RECORDS FOR PROCESSING.
================

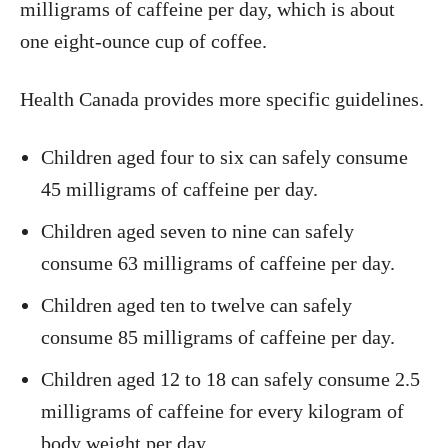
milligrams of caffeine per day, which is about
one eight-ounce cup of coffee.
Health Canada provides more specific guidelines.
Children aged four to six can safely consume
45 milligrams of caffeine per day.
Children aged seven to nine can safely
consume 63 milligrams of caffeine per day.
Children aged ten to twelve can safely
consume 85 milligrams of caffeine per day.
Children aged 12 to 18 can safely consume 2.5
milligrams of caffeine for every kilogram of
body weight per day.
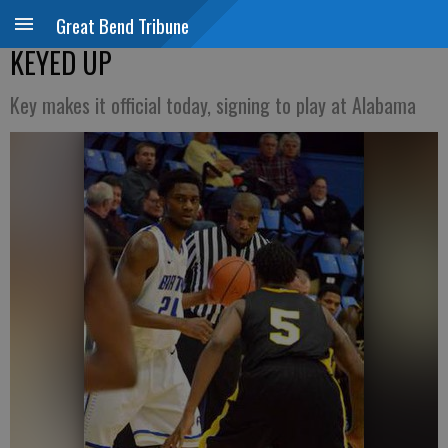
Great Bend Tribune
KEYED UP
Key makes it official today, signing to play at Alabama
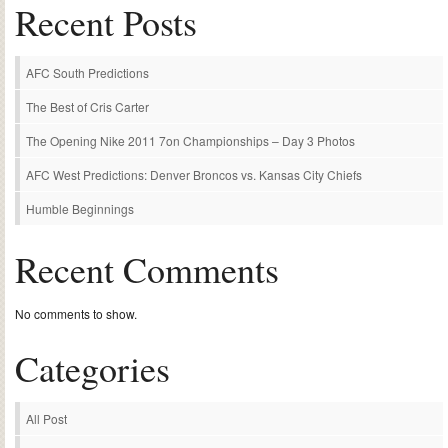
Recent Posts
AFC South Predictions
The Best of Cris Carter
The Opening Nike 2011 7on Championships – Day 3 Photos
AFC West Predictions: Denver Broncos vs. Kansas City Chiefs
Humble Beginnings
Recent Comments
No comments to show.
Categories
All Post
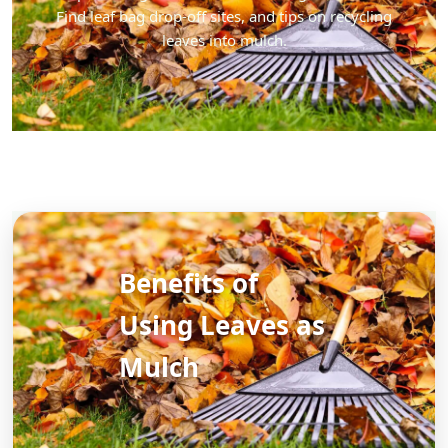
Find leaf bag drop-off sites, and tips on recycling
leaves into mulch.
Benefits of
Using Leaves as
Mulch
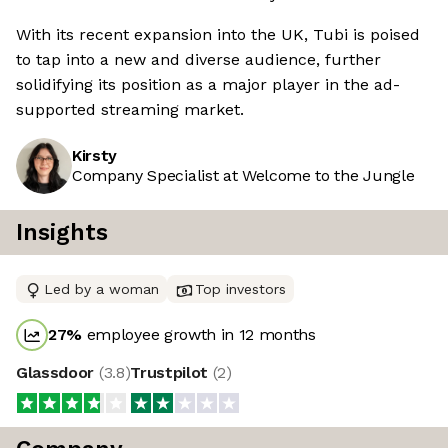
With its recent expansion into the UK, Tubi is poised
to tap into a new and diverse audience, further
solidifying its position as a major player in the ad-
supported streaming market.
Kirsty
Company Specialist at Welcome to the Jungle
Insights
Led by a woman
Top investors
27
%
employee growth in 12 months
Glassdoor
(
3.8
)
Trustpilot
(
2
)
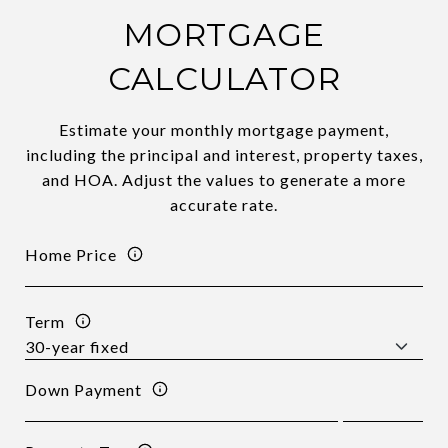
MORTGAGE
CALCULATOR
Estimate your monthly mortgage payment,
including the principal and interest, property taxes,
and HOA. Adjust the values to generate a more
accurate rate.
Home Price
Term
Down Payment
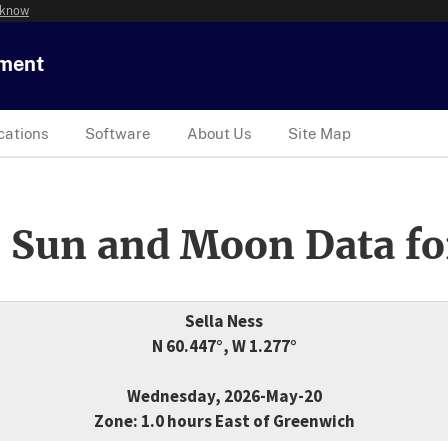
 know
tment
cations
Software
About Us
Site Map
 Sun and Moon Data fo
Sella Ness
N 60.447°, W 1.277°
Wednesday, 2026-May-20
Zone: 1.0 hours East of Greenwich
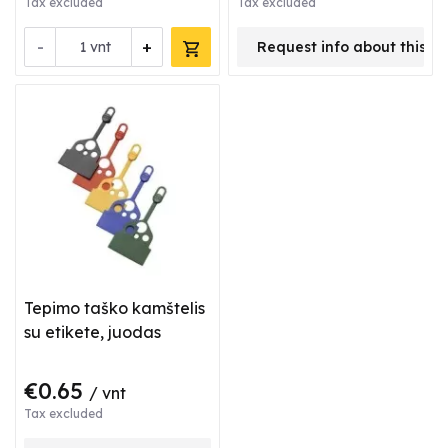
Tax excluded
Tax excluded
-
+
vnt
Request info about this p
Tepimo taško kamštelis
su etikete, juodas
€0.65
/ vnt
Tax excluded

================

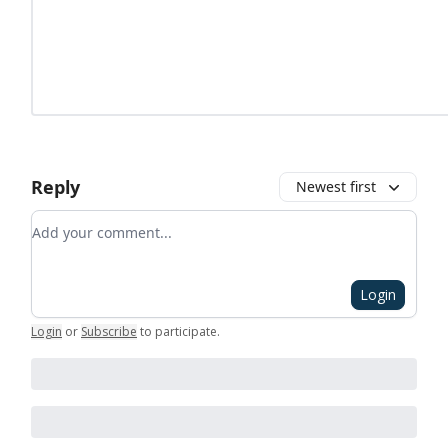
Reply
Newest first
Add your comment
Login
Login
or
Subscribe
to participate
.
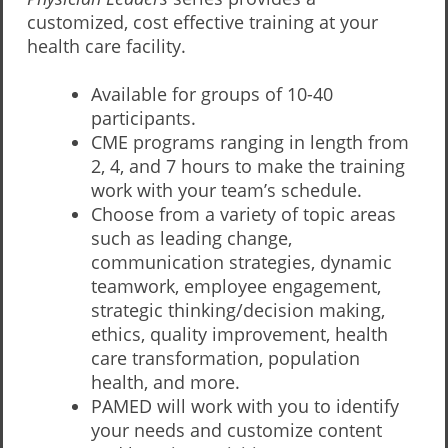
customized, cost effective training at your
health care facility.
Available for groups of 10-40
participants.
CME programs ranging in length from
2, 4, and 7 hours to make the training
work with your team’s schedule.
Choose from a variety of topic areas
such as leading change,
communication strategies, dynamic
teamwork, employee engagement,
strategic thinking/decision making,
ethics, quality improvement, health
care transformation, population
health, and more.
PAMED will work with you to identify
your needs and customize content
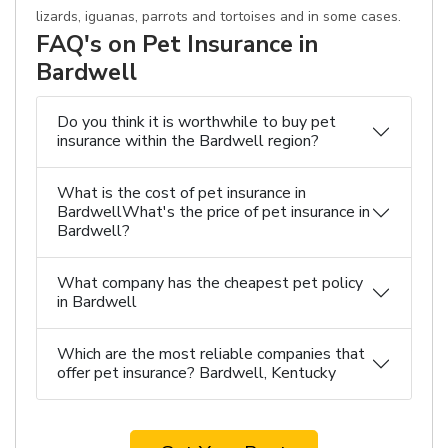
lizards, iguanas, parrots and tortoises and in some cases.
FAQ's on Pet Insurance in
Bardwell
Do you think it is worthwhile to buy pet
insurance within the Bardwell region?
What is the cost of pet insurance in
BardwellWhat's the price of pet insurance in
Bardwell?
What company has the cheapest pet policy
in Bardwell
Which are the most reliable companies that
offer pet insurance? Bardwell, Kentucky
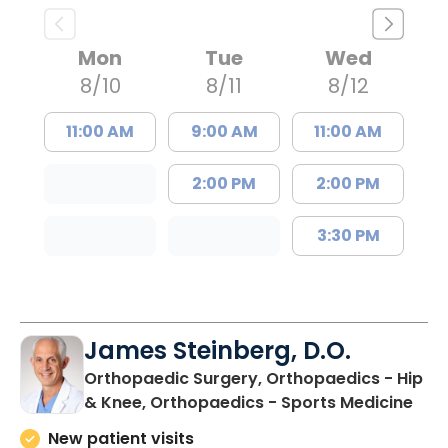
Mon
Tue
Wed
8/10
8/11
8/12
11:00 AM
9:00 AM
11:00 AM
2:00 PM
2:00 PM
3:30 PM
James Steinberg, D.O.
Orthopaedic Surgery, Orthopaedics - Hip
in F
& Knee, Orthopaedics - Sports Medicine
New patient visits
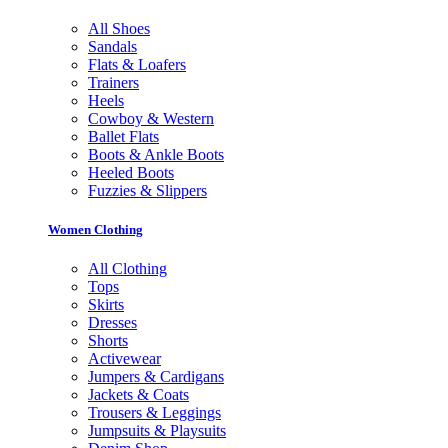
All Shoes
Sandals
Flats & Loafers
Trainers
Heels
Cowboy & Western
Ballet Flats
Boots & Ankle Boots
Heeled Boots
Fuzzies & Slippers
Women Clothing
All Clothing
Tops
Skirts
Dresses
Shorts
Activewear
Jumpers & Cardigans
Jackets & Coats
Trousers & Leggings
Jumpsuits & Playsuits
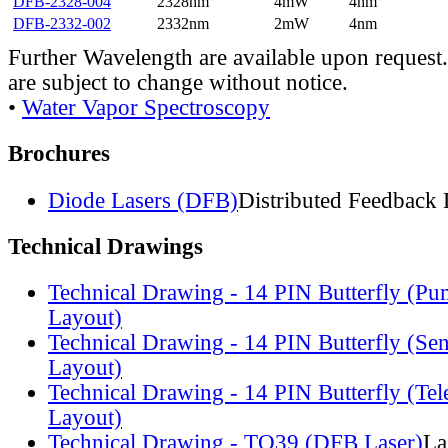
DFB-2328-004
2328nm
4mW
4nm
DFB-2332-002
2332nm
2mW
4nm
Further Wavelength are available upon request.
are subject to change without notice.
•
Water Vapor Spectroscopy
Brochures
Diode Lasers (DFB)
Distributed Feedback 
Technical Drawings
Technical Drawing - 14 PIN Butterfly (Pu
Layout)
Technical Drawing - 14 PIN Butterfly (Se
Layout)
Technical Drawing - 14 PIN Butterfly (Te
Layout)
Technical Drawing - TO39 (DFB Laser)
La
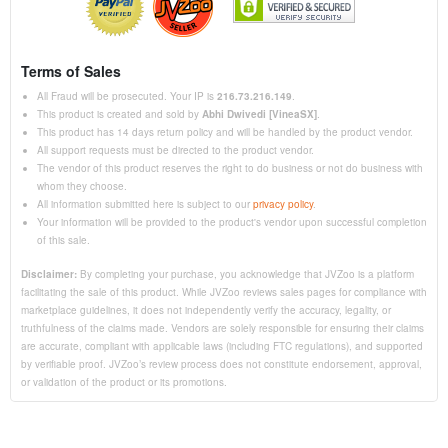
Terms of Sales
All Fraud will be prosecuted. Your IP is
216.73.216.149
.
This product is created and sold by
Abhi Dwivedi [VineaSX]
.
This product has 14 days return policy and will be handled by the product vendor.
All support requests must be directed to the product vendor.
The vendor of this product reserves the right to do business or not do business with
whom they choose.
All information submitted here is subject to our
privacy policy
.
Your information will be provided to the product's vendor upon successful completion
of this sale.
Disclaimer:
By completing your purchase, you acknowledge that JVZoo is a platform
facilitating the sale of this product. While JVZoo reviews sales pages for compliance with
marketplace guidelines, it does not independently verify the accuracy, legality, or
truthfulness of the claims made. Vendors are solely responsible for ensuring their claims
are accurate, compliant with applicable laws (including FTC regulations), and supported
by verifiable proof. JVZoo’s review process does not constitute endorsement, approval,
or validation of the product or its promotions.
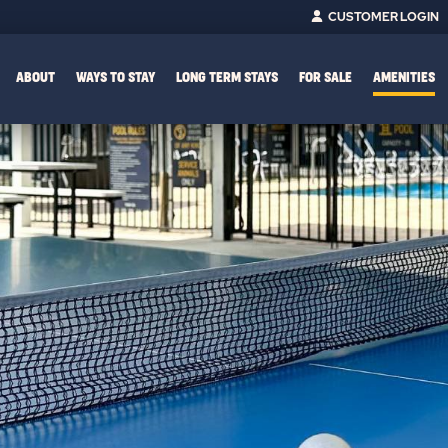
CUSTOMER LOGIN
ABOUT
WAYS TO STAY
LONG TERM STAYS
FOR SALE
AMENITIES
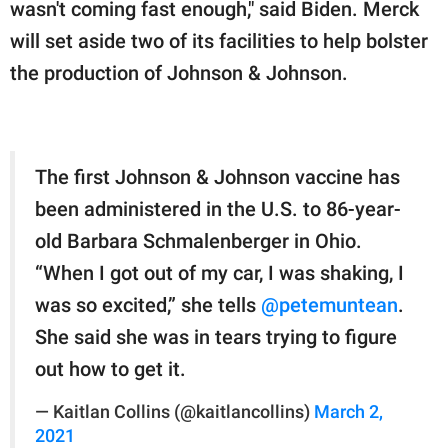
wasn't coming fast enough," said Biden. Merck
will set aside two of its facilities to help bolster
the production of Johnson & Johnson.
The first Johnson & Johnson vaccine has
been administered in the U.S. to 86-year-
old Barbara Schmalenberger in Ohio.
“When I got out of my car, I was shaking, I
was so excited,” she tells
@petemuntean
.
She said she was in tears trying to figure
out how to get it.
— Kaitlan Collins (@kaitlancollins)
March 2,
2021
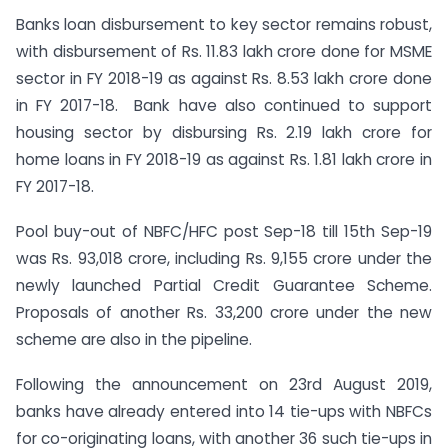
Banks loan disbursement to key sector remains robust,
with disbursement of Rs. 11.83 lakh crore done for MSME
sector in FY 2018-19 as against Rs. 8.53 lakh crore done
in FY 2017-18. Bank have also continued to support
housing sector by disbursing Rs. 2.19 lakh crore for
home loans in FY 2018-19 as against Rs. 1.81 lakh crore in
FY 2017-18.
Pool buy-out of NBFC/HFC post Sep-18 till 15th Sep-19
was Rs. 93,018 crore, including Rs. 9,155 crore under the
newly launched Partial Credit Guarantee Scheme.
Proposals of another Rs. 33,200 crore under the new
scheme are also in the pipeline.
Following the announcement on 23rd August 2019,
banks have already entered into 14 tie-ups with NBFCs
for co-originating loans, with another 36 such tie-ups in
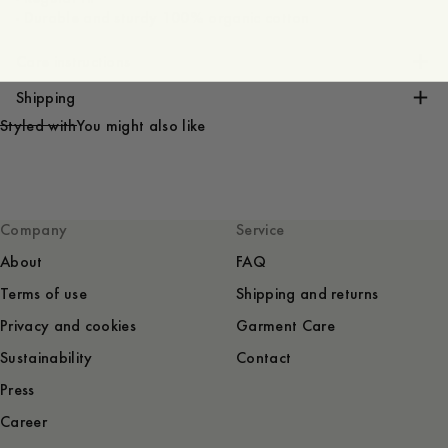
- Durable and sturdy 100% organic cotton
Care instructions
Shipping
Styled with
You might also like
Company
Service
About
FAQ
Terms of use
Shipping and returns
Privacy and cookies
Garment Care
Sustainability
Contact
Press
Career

================

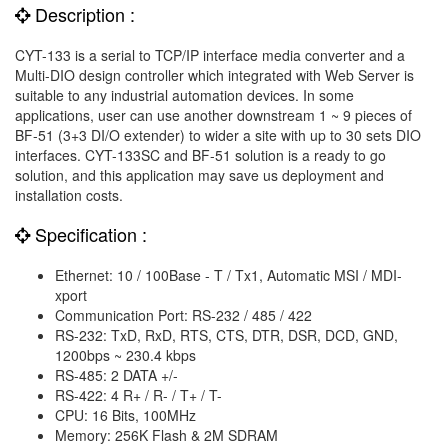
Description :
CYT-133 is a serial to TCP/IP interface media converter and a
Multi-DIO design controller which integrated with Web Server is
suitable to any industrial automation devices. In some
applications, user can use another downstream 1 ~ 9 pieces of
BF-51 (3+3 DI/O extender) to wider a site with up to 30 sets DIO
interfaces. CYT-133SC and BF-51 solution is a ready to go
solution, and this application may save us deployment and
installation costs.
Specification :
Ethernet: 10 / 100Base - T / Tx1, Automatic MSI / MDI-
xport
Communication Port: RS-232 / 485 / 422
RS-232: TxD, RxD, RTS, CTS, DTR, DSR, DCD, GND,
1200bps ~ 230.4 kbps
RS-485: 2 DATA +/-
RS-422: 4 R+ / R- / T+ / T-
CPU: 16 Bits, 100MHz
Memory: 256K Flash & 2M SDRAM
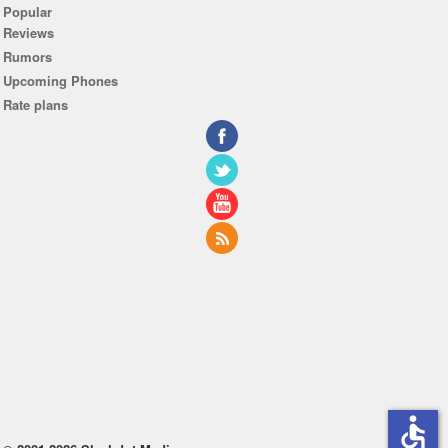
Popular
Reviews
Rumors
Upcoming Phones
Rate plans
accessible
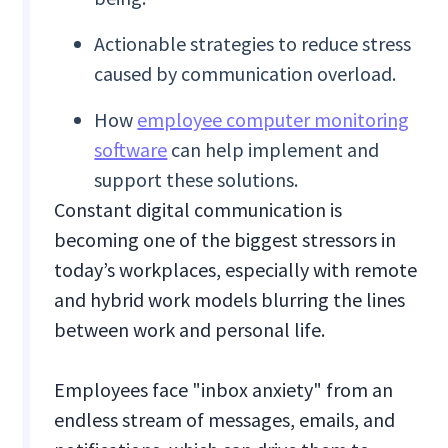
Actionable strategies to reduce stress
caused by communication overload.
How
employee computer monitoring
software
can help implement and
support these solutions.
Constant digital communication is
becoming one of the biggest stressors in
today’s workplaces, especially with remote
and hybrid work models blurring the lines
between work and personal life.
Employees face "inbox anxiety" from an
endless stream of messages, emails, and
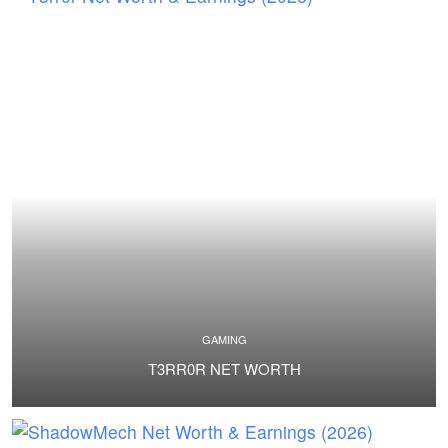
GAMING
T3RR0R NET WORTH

================

TASK ITEM. Copy the data from the line with "milligrams of caffeine per day, which" up to and including the line with "Key makes it", leaving out the pictures.

OUTPUT OF THE EXERCISE.
milligrams of caffeine per day, which is about
one eight-ounce cup of coffee.
Health Canada provides more specific guidelines.
Children aged four to six can safely consume
45 milligrams of caffeine per day.
Children aged seven to nine can safely
consume 63 milligrams of caffeine per day.
Children aged ten to twelve can safely
consume 85 milligrams of caffeine per day.
Children aged 12 to 18 can safely consume 2.5
milligrams of caffeine for every kilogram of
body weight per day.
Great Bend Tribune
KEYED UP
Key makes it official today, signing to play at Alabama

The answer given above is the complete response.